Issue 9: HADR Complications
The customer was using HADR to a remote server for resilience, running in ASYNC mode to minimize the performance impact. No cluster software was used for monitoring/failover, but the HADR state was being monitored on a regular basis using a shell script.
On the primary site, a few disks failed, which caused some of the tablespaces to be put in “Rollforward Pending” State. Transactions accessing data in these tablespaces failed but the others were successful. The last run of the HADR State monitoring script indicated a Peer State, and therefore it was decided to issue a TAKEOVER command on the DR Site to switch roles. When the application started, some transactions failed with the same error as on the primary site — not good!

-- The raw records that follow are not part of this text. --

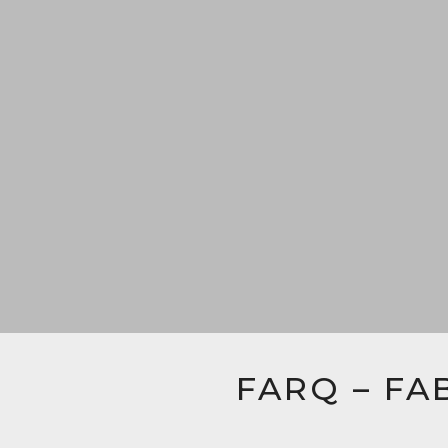
FARQ – FA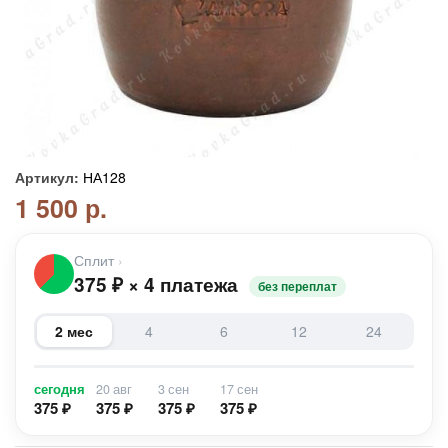
Артикул:
НА128
1 500 р.
Сплит
›
375
₽
×
4 платежа
без переплат
2 мес
4
6
12
24
сегодня
20 авг
3 сен
17 сен
375 ₽
375 ₽
375 ₽
375 ₽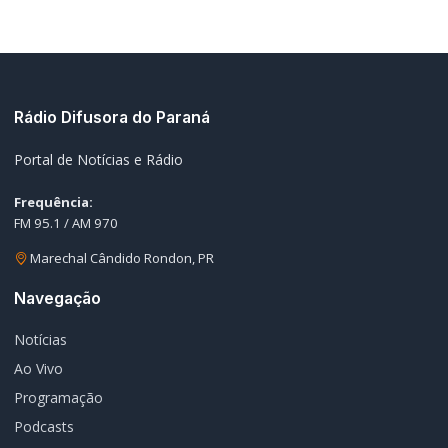
Rádio Difusora do Paraná
Portal de Notícias e Rádio
Frequência:
FM 95.1 / AM 970
Marechal Cândido Rondon, PR
Navegação
Notícias
Ao Vivo
Programação
Podcasts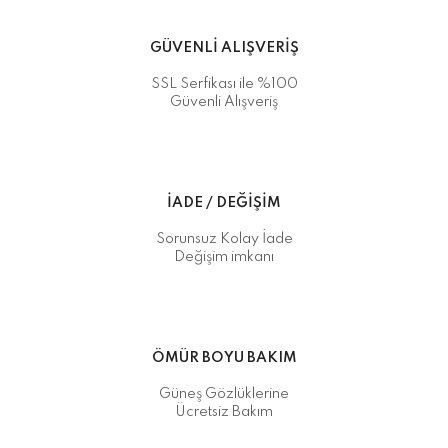
GÜVENLİ ALIŞVERİŞ
SSL Serfikası ile %100
Güvenli Alışveriş
İADE / DEĞİŞİM
Sorunsuz Kolay İade
Değişim imkanı
ÖMÜR BOYU BAKIM
Güneş Gözlüklerine
Ücretsiz Bakım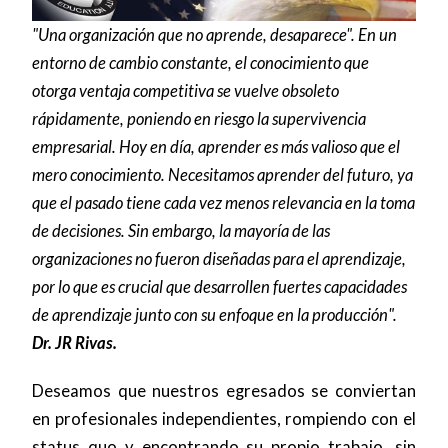
"Una organización que no aprende, desaparece". En un
entorno de cambio constante, el conocimiento que
otorga ventaja competitiva se vuelve obsoleto
rápidamente, poniendo en riesgo la supervivencia
empresarial. Hoy en día, aprender es más valioso que el
mero conocimiento. Necesitamos aprender del futuro, ya
que el pasado tiene cada vez menos relevancia en la toma
de decisiones. Sin embargo, la mayoría de las
organizaciones no fueron diseñadas para el aprendizaje,
por lo que es crucial que desarrollen fuertes capacidades
de aprendizaje junto con su enfoque en la producción".
Dr. JR Rivas.
Deseamos que nuestros egresados se conviertan
en profesionales independientes, rompiendo con el
status quo y encontrando su propio trabajo, sin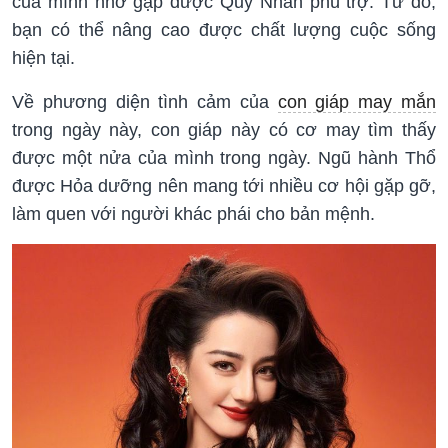
của mình nhờ gặp được Quý Nhân phù trợ. Từ đó,
bạn có thể nâng cao được chất lượng cuộc sống
hiện tại.
Về phương diện tình cảm của
con giáp may mắn
trong ngày này, con giáp này có cơ may tìm thấy
được một nửa của mình trong ngày. Ngũ hành Thổ
được Hỏa dưỡng nên mang tới nhiều cơ hội gặp gỡ,
làm quen với người khác phái cho bản mệnh.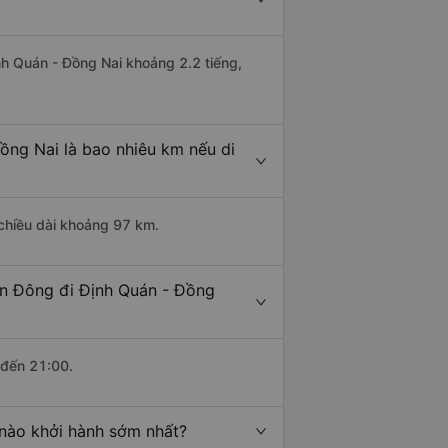
nh Quán - Đồng Nai khoảng 2.2 tiếng,
ồng Nai là bao nhiêu km nếu di
 chiều dài khoảng 97 km.
ền Đông đi Định Quán - Đồng
 đến 21:00.
 nào khởi hành sớm nhất?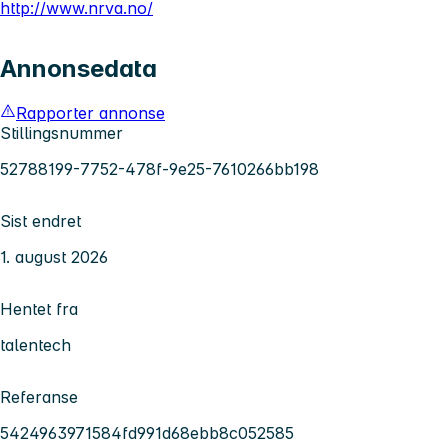
http://www.nrva.no/
Annonsedata
Rapporter annonse
Stillingsnummer
52788199-7752-478f-9e25-7610266bb198
Sist endret
1. august 2026
Hentet fra
talentech
Referanse
5424963971584fd991d68ebb8c052585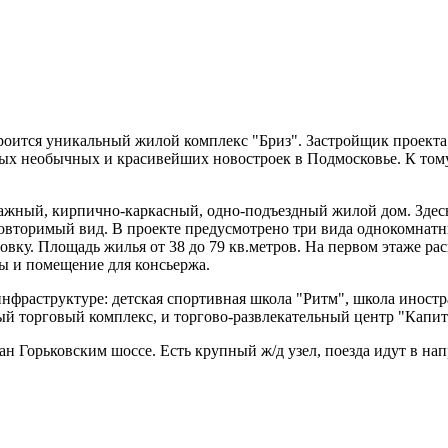
строится уникальный жилой комплекс "Бриз". Застройщик проек
ых необычных и красивейших новостроек в Подмосковье. К тому 
-этажный, кирпично-каркасный, одно-подъездный жилой дом. Зде
овторимый вид. В проекте предусмотрено три вида однокомнатны
вку. Площадь жилья от 38 до 79 кв.метров. На первом этаже р
ты и помещение для консьержа.
инфраструктуре: детская спортивная школа "Ритм", школа иностр
ный торговый комплекс, и торгово-развлекательный центр "Капи
н Горьковским шоссе. Есть крупный ж/д узел, поезда идут в нап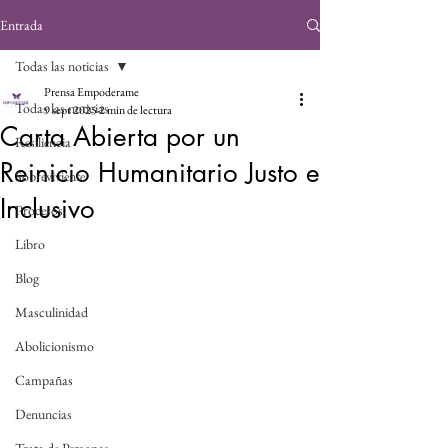
Entrada
Todas las noticias
Prensa Empoderame
Todas las noticias
9 sept 2025
2 min de lectura
Carta Abierta por un
Resiliencia
Reinicio Humanitario Justo e
Sobreviviente
Inclusivo
Procesos
Libro
Blog
Masculinidad
Abolicionismo
Campañas
Denuncias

A list tablespaces command showed a number of tables in “Rollforward Pending” state. To get out of the pending state, the ROLLFORWARD command was issued with the list of affected tablespaces. The rollforward was trying a retrieve a log, which was a few thousand logs older than the current one. Not surprisingly, this log was not available in the archive. After a few more tries, the ROLLFORWARD option was given up and the database was restored from the latest backup image and the application started.
So what happened? We went through the db2diag.log and the notification logs. We could see that there were physical errors reported in some of the tablespaces on the DR site (HADR Standby) around 100 days prior to the incident. This was reported in the db2diag.log, and the affected tablespaces were “excluded from the rollforward set.” Based on other entries in the db2diag file, we were able to confirm that the log file requested for rollforward on the DR site was used at the time the physical errors occurred there. HADR continued to apply logs for the other tablespaces and was reporting to be in “Peer” State. In reality, some of the tablespaces were being ignored.
Lessons learned:
- Regular monitoring on the log files is essential to identify and resolve any issues on the DR site in advance of any incident. Failure to do so may mean that your “hot standby” system may be useless just when you need it most.
Issue 10: IBM Support Procedures
I’ll round off my top ten with one of the most basic issues we encounter, but unfortunately one of the most common. It’s amazing how many DB2 sites don’t have basic procedures in place for contacting IBM support in the event of a serious DB2 issue.
If you’re having a serious production problem and you need IBM’s assistance, every minute is vital. That is not the time to be scrabbling around to try to dig out customer numbers and URLs for the IBM Support Portal. We have even seen situations where the IBM support site is blocked by the organisation’s web browsing policy!
IBM is generally happy for you to open “test” PMRs to prove that the process works and ensure you can contact them quickly and efficiently if the need arises. Finally, don’t forget that it’s possible for your IBM Business Partner to open and manage your PMRs for you — we do this for many of our customers as a matter of course.
Lessons learned:
- Know your IBM customer number and how to raise and track PMRs using the Support Portal.
- If necessary, open a “test” PMR to prove the process works smoothly — especially after changes to your web infrastructure (browser upgrades, new internet firewall policy, etc.).
- Have a proven process in place for transmitting large files (dumps, diagnostic logs, etc.) to IBM.
I hope you’ll be able to learn something from at least some of these scenarios, and take steps to avoid similar situations happening in your environment.